Only the lines below from the one that contains "is drinking a" through the one that contains "The times are not correct!" should appear in your answer, exact and without pictures.

Collected data:
▼
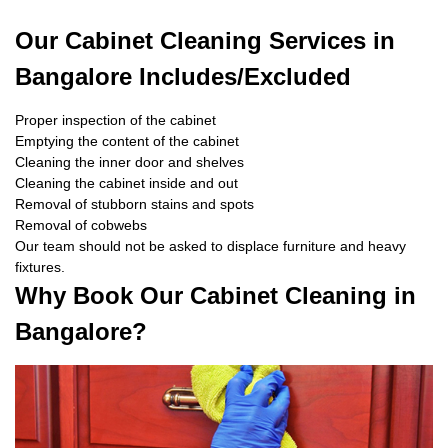
Our Cabinet Cleaning Services in
Bangalore Includes/Excluded
Proper inspection of the cabinet
Emptying the content of the cabinet
Cleaning the inner door and shelves
Cleaning the cabinet inside and out
Removal of stubborn stains and spots
Removal of cobwebs
Our team should not be asked to displace furniture and heavy
fixtures.
Why Book Our Cabinet Cleaning in
Bangalore?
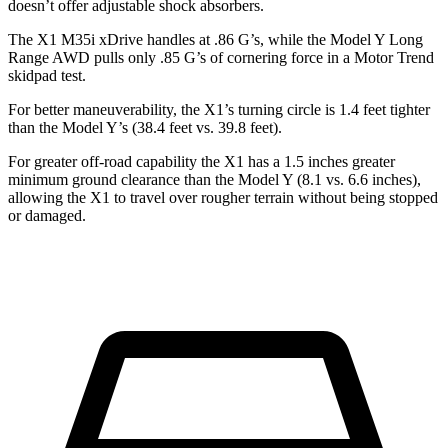
doesn’t offer adjustable shock absorbers.
The X1 M35i xDrive handles at .86 G’s, while the Model Y Long
Range AWD pulls only .85 G’s of cornering force in a
Motor Trend
skidpad test.
For better maneuverability, the X1’s turning circle is 1.4 feet tighter
than the Model Y’s (38.4 feet vs. 39.8 feet).
For greater off-road capability the X1 has a 1.5 inches greater
minimum ground clearance than the Model Y (8.1 vs. 6.6 inches),
allowing the X1 to travel over rougher terrain without being stopped
or damaged.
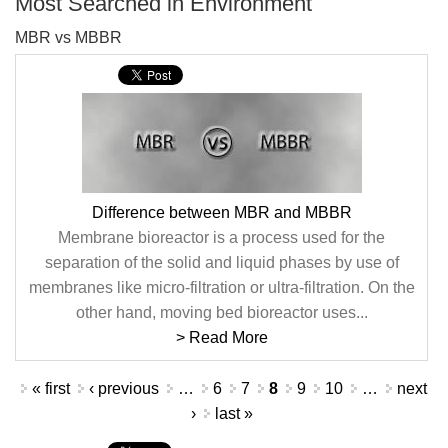
Most Searched in Environment
MBR vs MBBR
Difference between MBR and MBBR
Membrane bioreactor is a process used for the
separation of the solid and liquid phases by use of
membranes like micro-filtration or ultra-filtration. On the
other hand, moving bed bioreactor uses...
> Read More
Pages
« first
‹ previous
…
6
7
8
9
10
…
next
›
last »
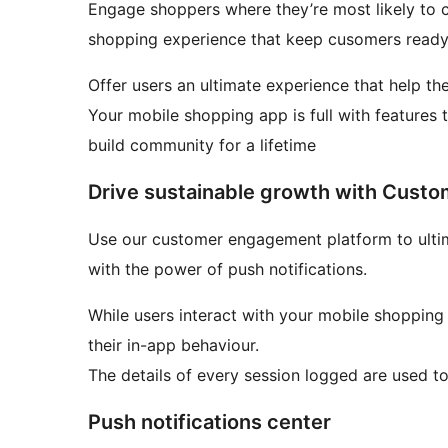
Engage shoppers where they’re most likely to c
shopping experience that keep cusomers ready
Offer users an ultimate experience that help th
Your mobile shopping app is full with features t
build community for a lifetime
Drive sustainable growth with Cust
Use our customer engagement platform to ultimate your targeting strategy and drive repeat sales
with the power of push notifications.
While users interact with your mobile shoppin
their in-app behaviour.
The details of every session logged are used to
Push notifications center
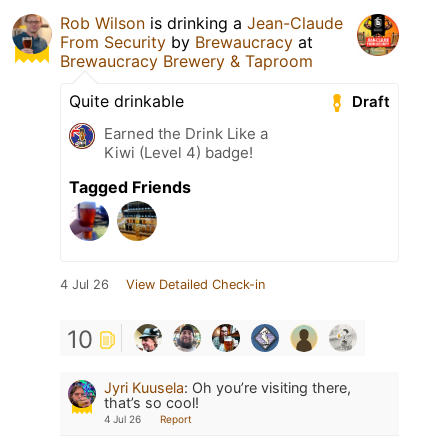
Rob Wilson
is drinking a
Jean-Claude
From Security
by
Brewaucracy
at
Brewaucracy Brewery & Taproom
Quite drinkable
Draft
Earned the Drink Like a
Kiwi (Level 4) badge!
Tagged Friends
4 Jul 26
View Detailed Check-in
10
Jyri Kuusela
:
Oh you’re visiting there,
that’s so cool!
4 Jul 26
Report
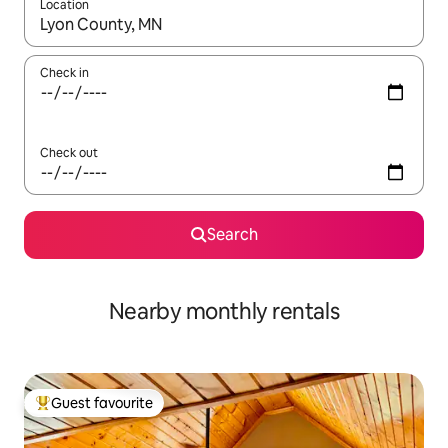
Location
When results are available, navigate with the up and down arro
Check in
Check out
Search
Nearby monthly rentals
Guest favourite
Top guest favourite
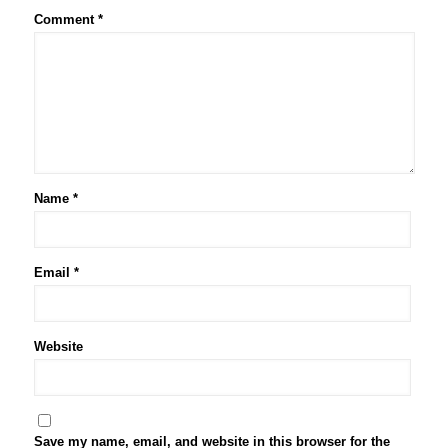
Comment
*
Name
*
Email
*
Website
Save my name, email, and website in this browser for the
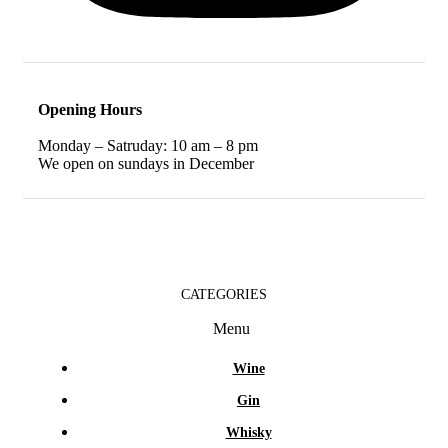
Opening Hours
Monday – Satruday: 10 am – 8 pm
We open on sundays in December
CATEGORIES
Menu
Wine
Gin
Whisky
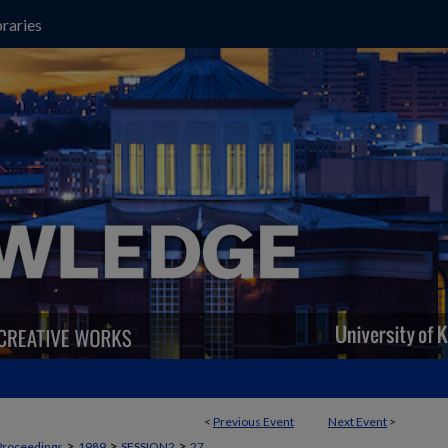
raries
<
Previous Event
Next Event
>
>
>
>
Proceedings
1989
SESSION2
27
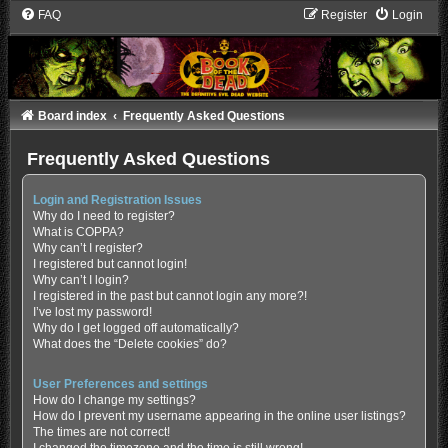
FAQ
Register
Login
Board index
Frequently Asked Questions
Frequently Asked Questions
Login and Registration Issues
Why do I need to register?
What is COPPA?
Why can’t I register?
I registered but cannot login!
Why can’t I login?
I registered in the past but cannot login any more?!
I’ve lost my password!
Why do I get logged off automatically?
What does the “Delete cookies” do?
User Preferences and settings
How do I change my settings?
How do I prevent my username appearing in the online user listings?
The times are not correct!
I changed the timezone and the time is still wrong!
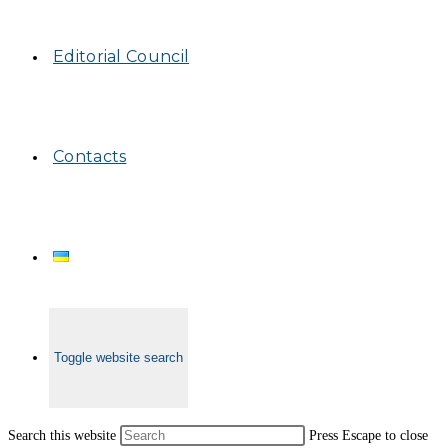
Editorial Council
Contacts
Toggle website search
Search this website
Press Escape to close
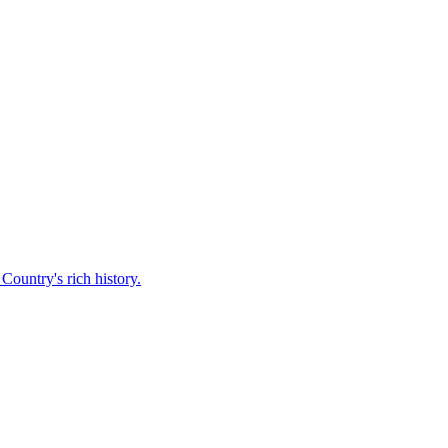
Country's rich history.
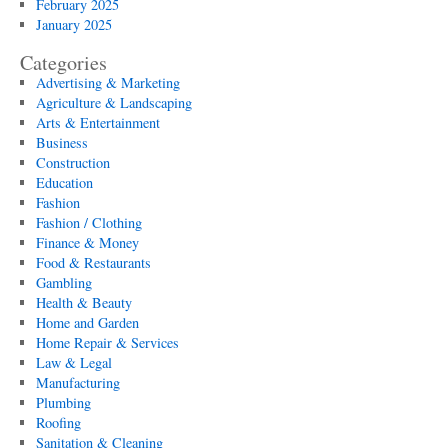
February 2025
January 2025
Categories
Advertising & Marketing
Agriculture & Landscaping
Arts & Entertainment
Business
Construction
Education
Fashion
Fashion / Clothing
Finance & Money
Food & Restaurants
Gambling
Health & Beauty
Home and Garden
Home Repair & Services
Law & Legal
Manufacturing
Plumbing
Roofing
Sanitation & Cleaning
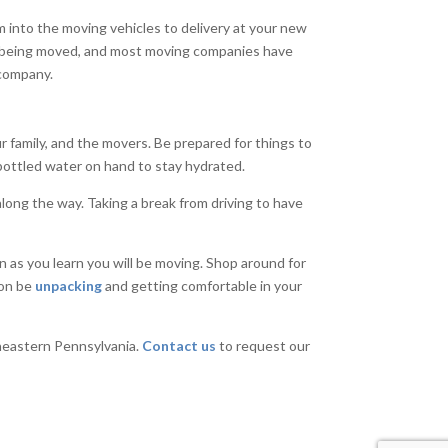
m into the moving vehicles to delivery at your new
e being moved, and most moving companies have
 company.
r family, and the movers. Be prepared for things to
bottled water on hand to stay hydrated.
along the way. Taking a break from driving to have
 as you learn you will be moving. Shop around for
oon be
unpacking
and getting comfortable in your
heastern Pennsylvania.
Contact us
to request our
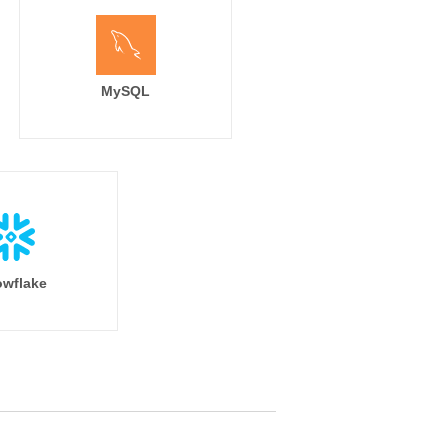
MySQL
wflake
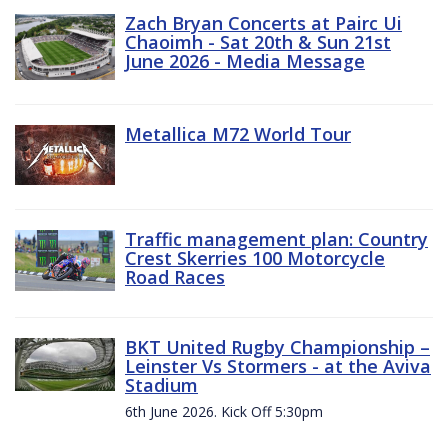
Zach Bryan Concerts at Pairc Ui
Chaoimh - Sat 20th & Sun 21st
June 2026 - Media Message
Metallica M72 World Tour
Traffic management plan: Country
Crest Skerries 100 Motorcycle
Road Races
BKT United Rugby Championship –
Leinster Vs Stormers - at the Aviva
Stadium
6th June 2026. Kick Off 5:30pm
▲
### [Task answer]
is drinking a
Jean-Claude
From Security
by
Brewaucracy
at
Brewaucracy Brewery & Taproom
Quite drinkable
Draft
Earned the Drink Like a
Kiwi (Level 4) badge!
Tagged Friends
4 Jul 26
View Detailed Check-in
10
Jyri Kuusela
:
Oh you’re visiting there,
that’s so cool!
4 Jul 26
Report
Location
When results are available, navigate with the up and down arro
Check in
Check out
Search
Nearby monthly rentals
Guest favourite
Top guest favourite
Comment
*
Name
*
Email
*
Website
Save my name, email, and website in this browser for the
Opening Hours
Monday – Satruday: 10 am – 8 pm
We open on sundays in December
CATEGORIES
Menu
Wine
Gin
Whisky
raries
<
Previous Event
Next Event
>
>
>
>
Proceedings
1989
SESSION2
27
FAQ
Register
Login
Board index
Frequently Asked Questions
Frequently Asked Questions
Login and Registration Issues
Why do I need to register?
What is COPPA?
Why can’t I register?
I registered but cannot login!
Why can’t I login?
I registered in the past but cannot login any more?!
I’ve lost my password!
Why do I get logged off automatically?
What does the “Delete cookies” do?
User Preferences and settings
How do I change my settings?
How do I prevent my username appearing in the online user listings?
The times are not correct!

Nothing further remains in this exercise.